Deskripsi Tugas
Jawablah pertanyaan berikut berdasarkan kutipan teks tentang hukum ekonomi Islam.
1. Siapa yang disebut pernah mengatakan "Hukum dahulu, baru berbisnis"?
2. Dalam terminologi al-Qur'an, apa sebutan untuk hal yang baik dan hal yang buruk?
3. Apa saja yang tercakup dalam ruang lingkup hisbah?

Kutipan Teks
Oleh : A. Muslimin

Manusia dalam menjalankan ekonomi atau ingin menjalankan bisnis, manusia harus mengetahui dengan baik hukum agama yang mengatur agar tidak melakukan aktivitas yang haram dan tidak merugikan masyarakat. Hukum Islam memiliki peraturan, undang-undang dan tata krama. Khalifah ke empat Imam Ali Kw pernah mengatakan ”Hukum dahulu, baru berbisnis”.[1] Bahkan dalam bekerja dan berbisnis wajib bagi setiap Muslim untuk memahami bagaimana transaksi agar tidak terjerumus dalam jurang keharaman atau syubhat hanya karena ketidaktahuan.

Islam lahir dalam lingkungan perdagangan atau hukum ekonomi Mekkah, Islam menekankan kebaikan-kebaikan perdagangan sekaligus memberikan hukuman bagi seseorang yang melakukan praktek tidak jujur dan berusaha memperoleh kekayaan dengan cara tidak adil. Sesungguhnya prinsip akhlak mengharuskan keterikatan seorang produsen muslim dengan akhlak mulia dan menjauhi akhlak buruk yang membahayakan disebabkan proses produksi, kebohongan, kecurangan, merugikan orang lain dan lain-lain.[2]

Semua itu adalah realitas yang cukup dikenal tentang baik dan buruk dalam watak manusia, sebab itulah dalam terminologi al-Qur’an, hal yang baik dinamakan al-ma’ruf dan yang buruk dinamakan al-munkar dengan perkataan lain al-ma’rufat dikenal sebagai hal yang disukai oleh setiap manusia dan al-munkarat sebagai hal yang tidak disukai oleh manusia.[3]

Umat Islam pada permulaannya dalam menegakkan aturan tentang hukum ekonomi dan mencegah terjadinya berbagai penyimpangan, menawarkan konsep hisbah[4]. Ruang lingkup hisbah mencakup hak-hak Allah dan hak-hak manusia. Artinya hisbah mencakup semua sisi kehidupan,[5] baik yang berhubungan dengan Allah yang diatur dalam bidang ibadah maupun yang berhubungan dengan sesama manusia yang diatur dalam bidang muamalat dalam arti luas, baik yang bersifat perorangan maupun yang umum.

Data yang Diberikan
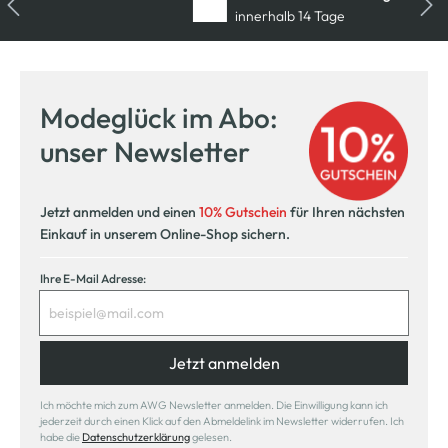
innerhalb 14 Tage
Modeglück im Abo:
unser Newsletter
Jetzt anmelden und einen
10% Gutschein
für Ihren nächsten
Einkauf in unserem Online-Shop sichern.
Ihre E-Mail Adresse:
Jetzt anmelden
Ich möchte mich zum AWG Newsletter anmelden. Die Einwilligung kann ich
jederzeit durch einen Klick auf den Abmeldelink im Newsletter widerrufen. Ich
habe die
Datenschutzerklärung
gelesen.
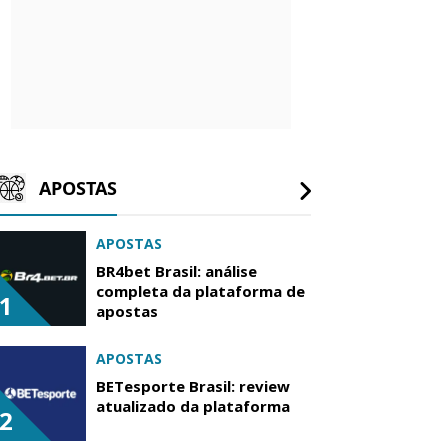
APOSTAS
APOSTAS
BR4bet Brasil: análise
completa da plataforma de
1
apostas
APOSTAS
BETesporte Brasil: review
atualizado da plataforma
2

Penyelesaian Soal
1. Khalifah keempat, Imam Ali Kw.
2. Hal yang baik dinamakan al-ma'ruf, dan hal yang buruk dinamakan al-munkar.
3. Hak-hak Allah dan hak-hak manusia.